> SUPPLIED TEXT
# First bamboo root ball stick



## Crook (Aug 13, 2016)

First attempt at a root ball bamboo hiking stick. Extra long for those PNW downhills.

I grew up with this sort of ornamental bamboo (not sure the subspecies). If cured gently and out of the sun, it maintains some of its green color for a good while. This culm was lightly tempered with a heat gun rather than a torch to maintain the effect.

Stabilized ends, tung oil finish. Tip is a 3/4 copper coupling + artificial cork + 3/4 rubber cane tip.


----------



## Batakali (Feb 28, 2016)

First attempt? Jeez,I can't wait to see what you do with them after some more experience! Seriously though, it's an awesome stick! I love bamboo root balls, I really don't see many anymore.


----------



## mehig (May 1, 2016)

The 1st I've ever seen . Looks great!


----------



## Gloops (Jan 23, 2015)

> DIRECTIONS
A) Answer these questions about the bamboo stick thread, one per line:
(i) What tool was used to temper the culm?
(ii) What finish was put on the stick?
(iii) What does Batakali say they don't see many of anymore?
B) Continue the thread about the bamboo root ball stick from the point where it stops.

> RECORDED DATA
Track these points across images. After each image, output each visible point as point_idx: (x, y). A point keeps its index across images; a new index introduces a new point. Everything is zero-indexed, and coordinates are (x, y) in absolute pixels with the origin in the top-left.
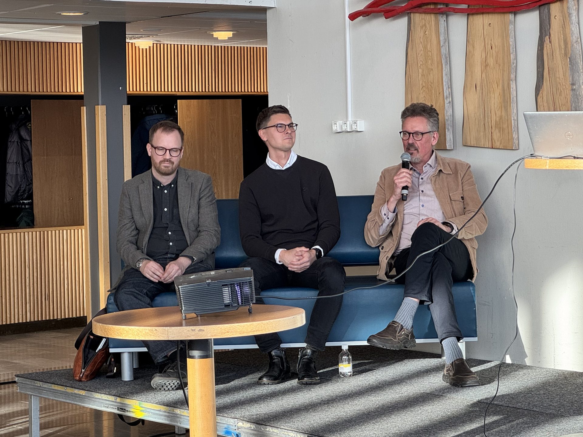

> YOUR WRITTEN ANSWERS
A)
(i) A heat gun
(ii) Tung oil
(iii) Bamboo root balls

B)
Snap, first i have seen ,great looking stick, well done.


----------



## LilysDad (Sep 25, 2014)

I just saw a two section stick with a knob like that on eBay. They called it a Japanese fishing pole.


----------



## Rodney (Jun 12, 2015)

Very cool! I've seen antique ones that are similar.

Rodney


----------



## Crook (Aug 13, 2016)

Thanks for the comments everyone. LilysDad that's quite an idea as the root end would make a great hand hold, though I wouldn't trust dry bamboo as a fishing rod unless it was composite like standard bamboo rods.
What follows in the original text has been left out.